DIRECTIONS >> Reproduce each of the rows below word for word, leaving out the pictures.

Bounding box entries

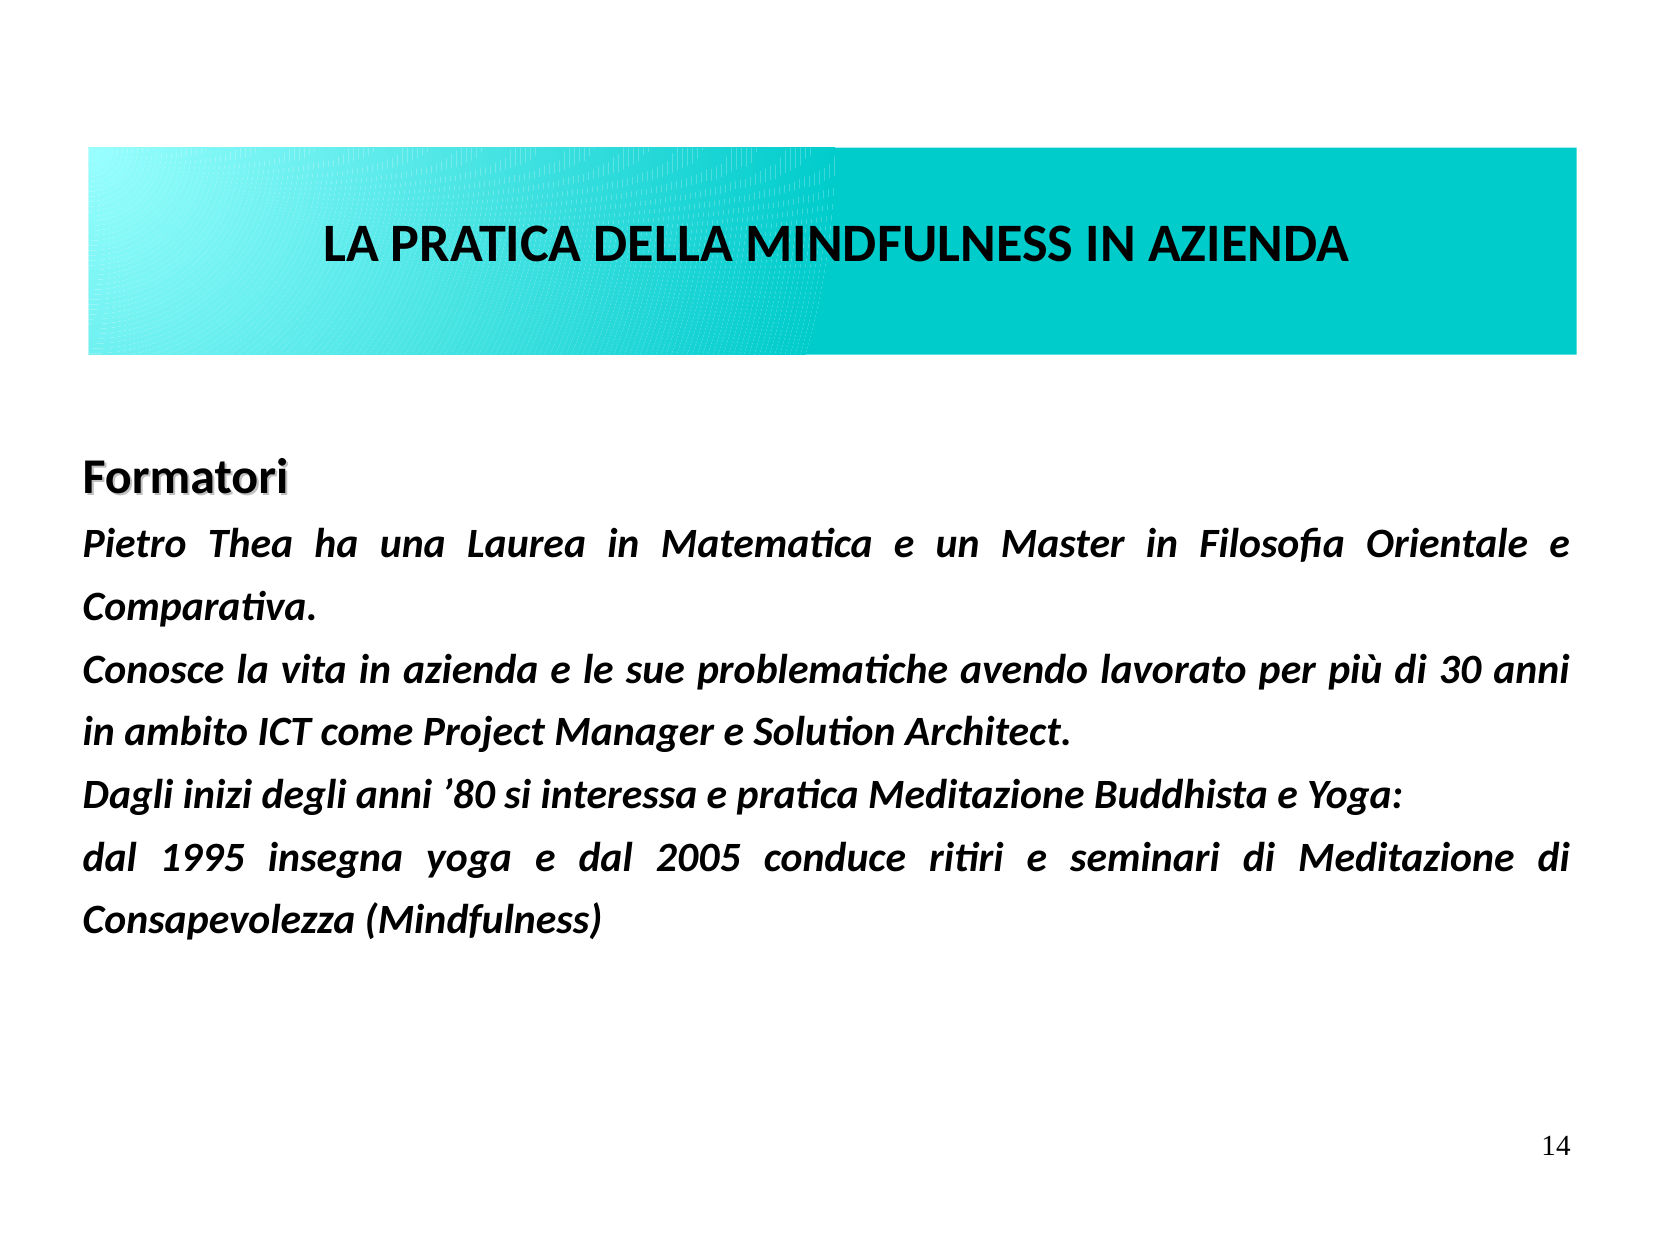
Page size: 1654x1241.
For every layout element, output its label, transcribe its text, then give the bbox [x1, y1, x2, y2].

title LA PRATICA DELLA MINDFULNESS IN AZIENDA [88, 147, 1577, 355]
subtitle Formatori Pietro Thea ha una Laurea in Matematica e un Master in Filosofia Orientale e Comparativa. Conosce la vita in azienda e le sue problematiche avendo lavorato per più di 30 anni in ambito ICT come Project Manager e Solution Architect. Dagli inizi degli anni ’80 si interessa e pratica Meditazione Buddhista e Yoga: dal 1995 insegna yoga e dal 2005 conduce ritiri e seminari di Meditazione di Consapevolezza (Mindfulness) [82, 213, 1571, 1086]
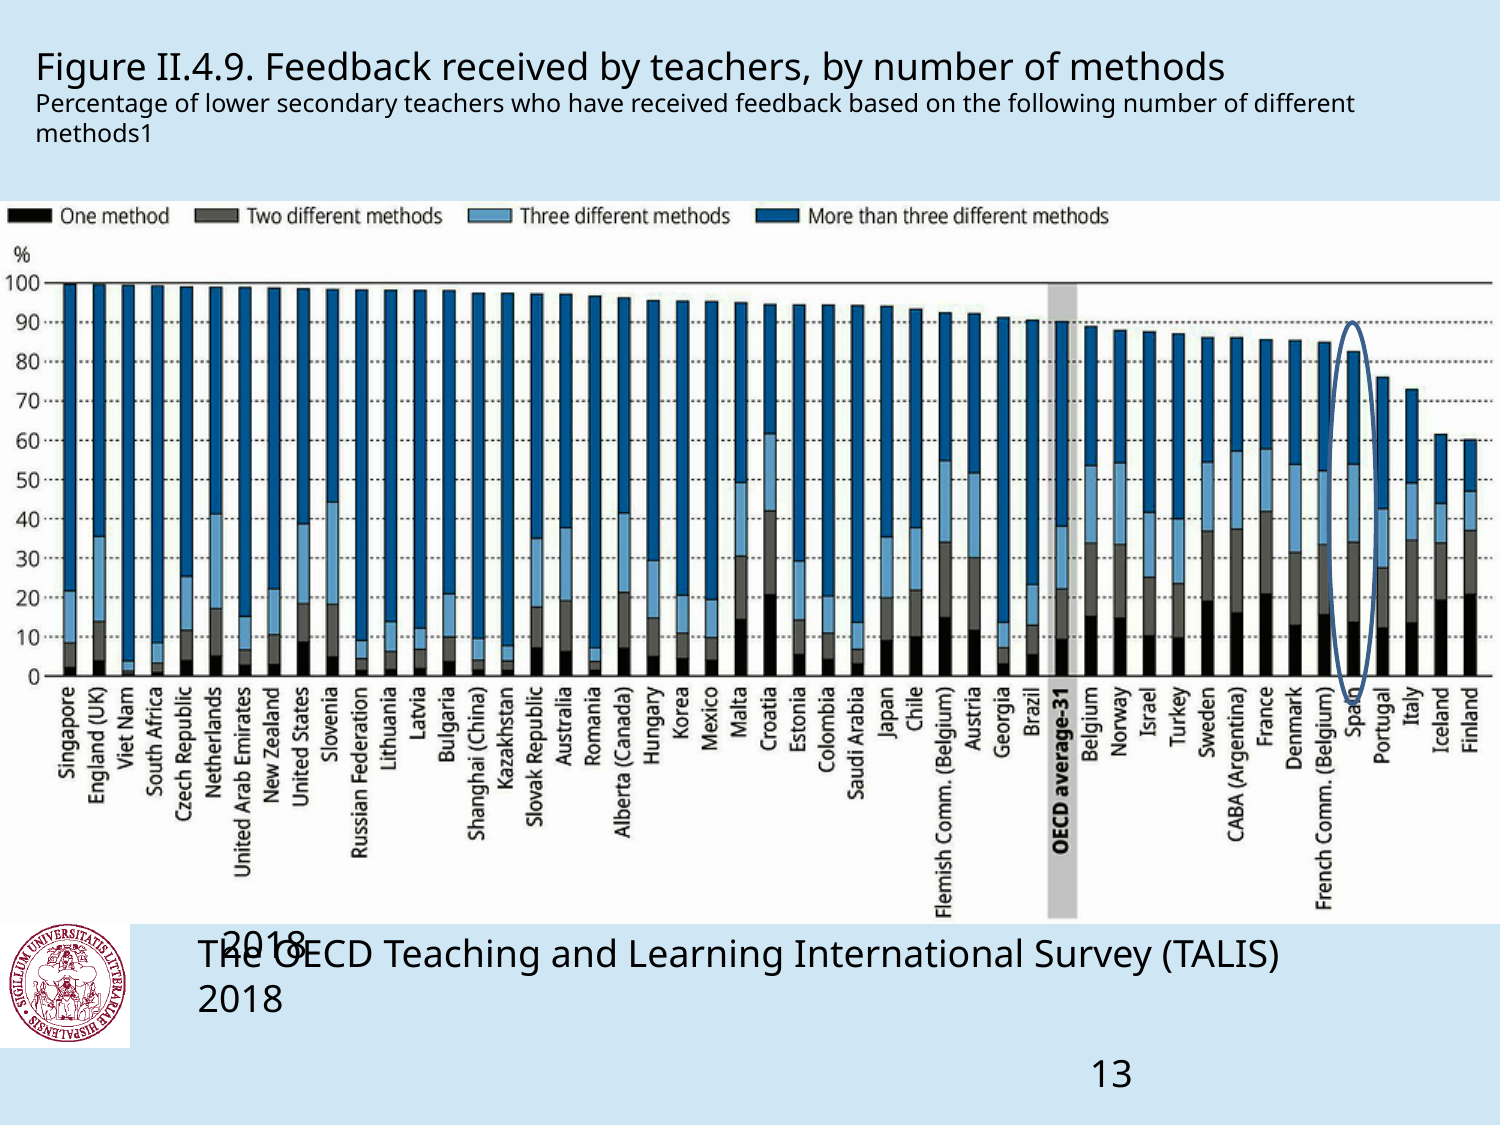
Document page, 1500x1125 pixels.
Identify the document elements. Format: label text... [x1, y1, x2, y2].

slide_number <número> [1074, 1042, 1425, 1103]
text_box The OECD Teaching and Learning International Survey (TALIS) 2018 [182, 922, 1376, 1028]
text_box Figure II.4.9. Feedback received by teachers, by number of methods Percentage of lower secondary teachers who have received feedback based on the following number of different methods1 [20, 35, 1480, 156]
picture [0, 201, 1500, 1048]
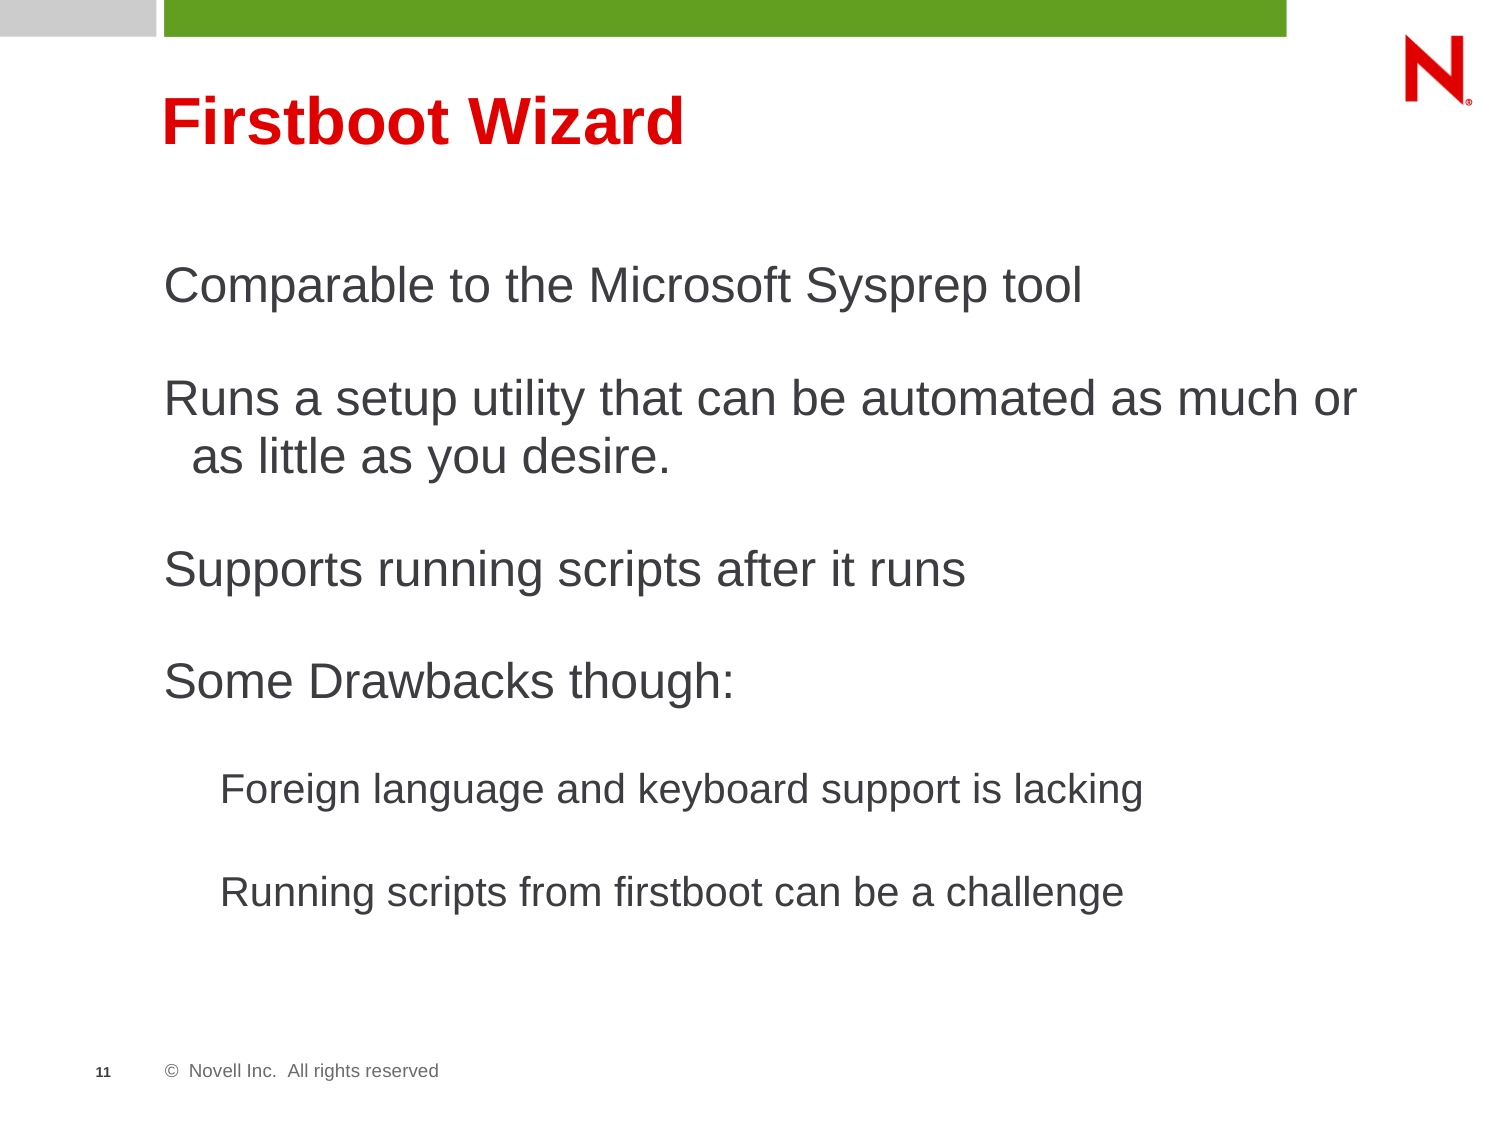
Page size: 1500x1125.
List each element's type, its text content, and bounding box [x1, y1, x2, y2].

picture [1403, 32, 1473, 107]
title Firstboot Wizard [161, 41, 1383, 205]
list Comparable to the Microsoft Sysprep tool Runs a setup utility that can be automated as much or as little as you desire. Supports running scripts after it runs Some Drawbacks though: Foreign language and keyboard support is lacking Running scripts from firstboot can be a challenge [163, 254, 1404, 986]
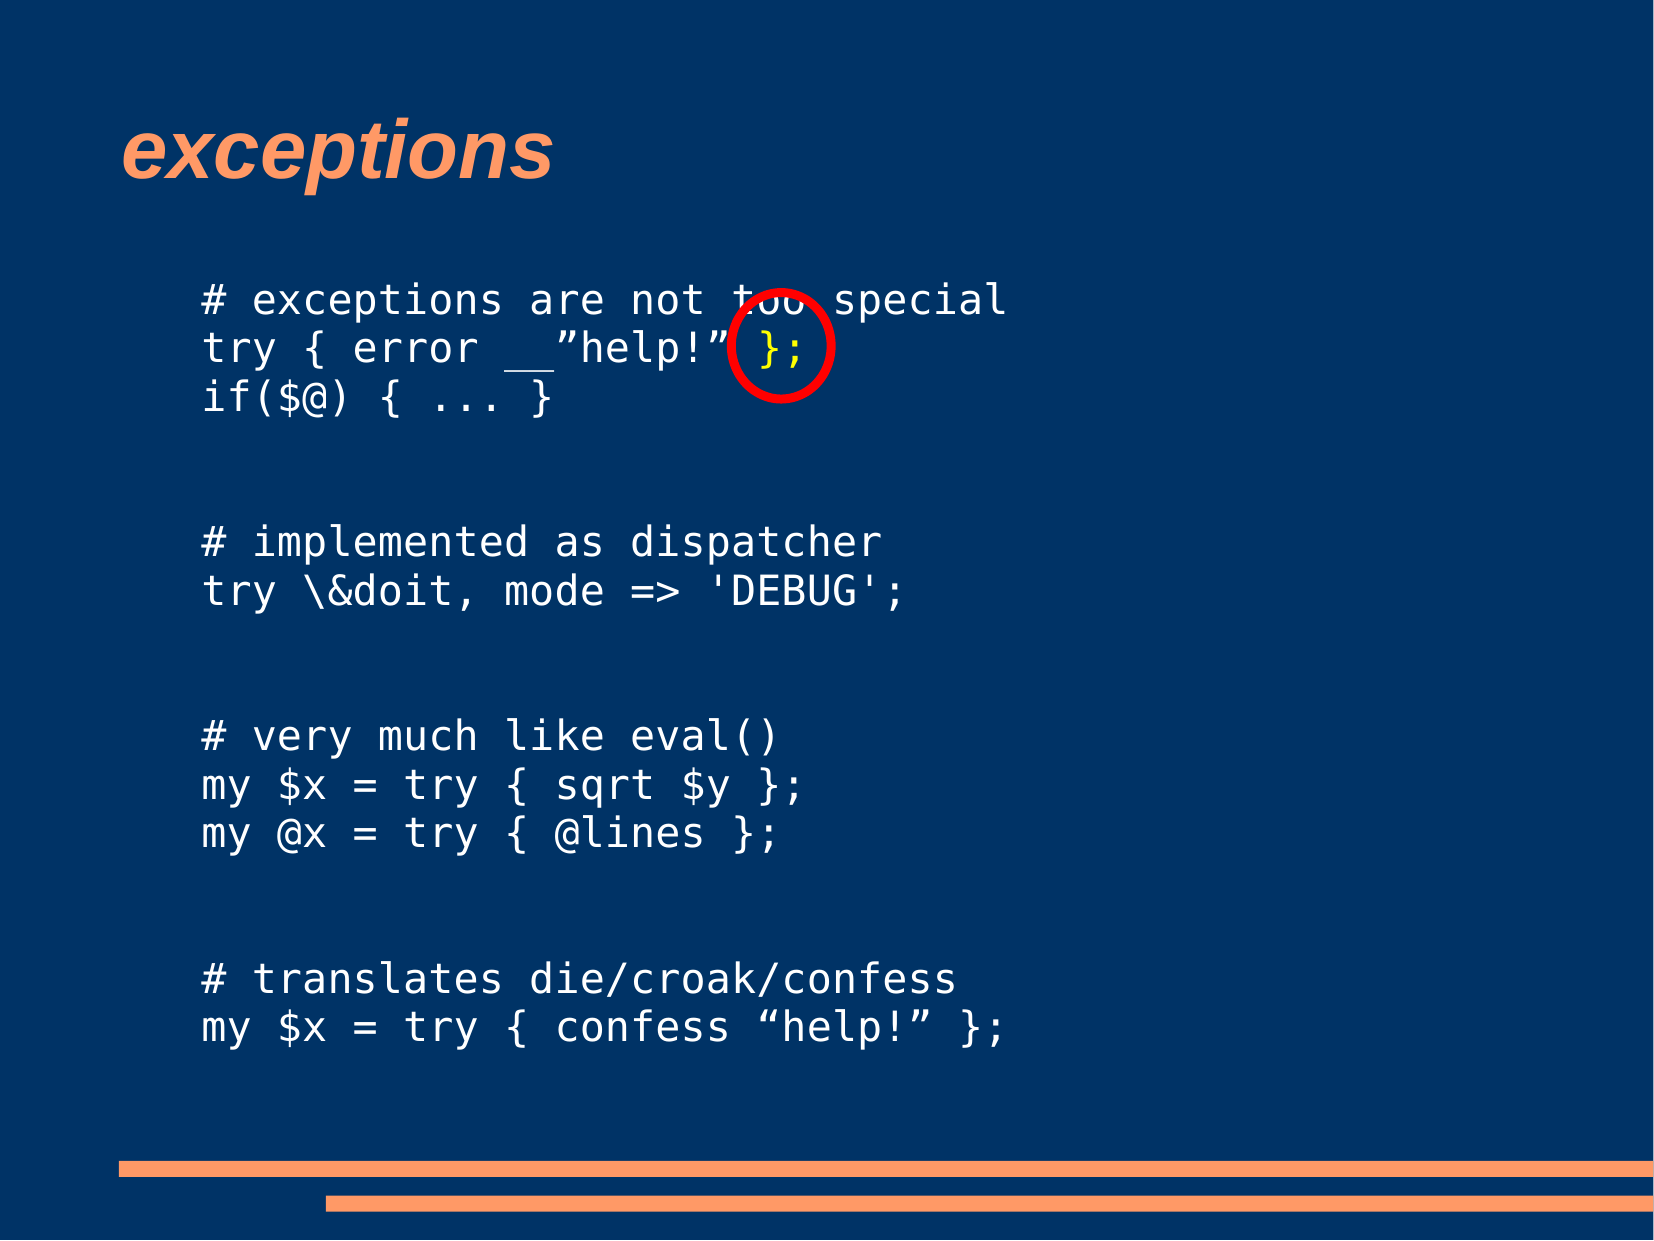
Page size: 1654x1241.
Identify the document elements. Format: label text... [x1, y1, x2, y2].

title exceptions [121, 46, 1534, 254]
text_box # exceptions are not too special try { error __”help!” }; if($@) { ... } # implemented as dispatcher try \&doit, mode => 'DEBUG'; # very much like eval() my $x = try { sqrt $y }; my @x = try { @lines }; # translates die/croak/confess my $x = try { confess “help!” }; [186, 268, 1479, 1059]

EXERCISE ANSWER >>
Page size: 1654x1241.
For every layout element, output its label, transcribe its text, then give the bbox [x1, y1, x2, y2].

title LA PRATICA DELLA MINDFULNESS IN AZIENDA [88, 147, 1577, 355]
subtitle Formatori Pietro Thea ha una Laurea in Matematica e un Master in Filosofia Orientale e Comparativa. Conosce la vita in azienda e le sue problematiche avendo lavorato per più di 30 anni in ambito ICT come Project Manager e Solution Architect. Dagli inizi degli anni ’80 si interessa e pratica Meditazione Buddhista e Yoga: dal 1995 insegna yoga e dal 2005 conduce ritiri e seminari di Meditazione di Consapevolezza (Mindfulness) [82, 213, 1571, 1086]
Document page, 1500x1125 pixels.
Identify the document elements. Format: label text... [x1, y1, x2, y2].

slide_number <número> [1074, 1042, 1425, 1103]
text_box The OECD Teaching and Learning International Survey (TALIS) 2018 [182, 922, 1376, 1028]
text_box Figure II.4.9. Feedback received by teachers, by number of methods Percentage of lower secondary teachers who have received feedback based on the following number of different methods1 [20, 35, 1480, 156]
picture [0, 201, 1500, 1048]
Page size: 1500x1125.
List each element's type, its text content, and bounding box [x1, y1, x2, y2].

picture [1403, 32, 1473, 107]
title Firstboot Wizard [161, 41, 1383, 205]
list Comparable to the Microsoft Sysprep tool Runs a setup utility that can be automated as much or as little as you desire. Supports running scripts after it runs Some Drawbacks though: Foreign language and keyboard support is lacking Running scripts from firstboot can be a challenge [163, 254, 1404, 986]
Page size: 1654x1241.
Identify the document elements. Format: label text... [x1, y1, x2, y2].

title exceptions [121, 46, 1534, 254]
text_box # exceptions are not too special try { error __”help!” }; if($@) { ... } # implemented as dispatcher try \&doit, mode => 'DEBUG'; # very much like eval() my $x = try { sqrt $y }; my @x = try { @lines }; # translates die/croak/confess my $x = try { confess “help!” }; [186, 268, 1479, 1059]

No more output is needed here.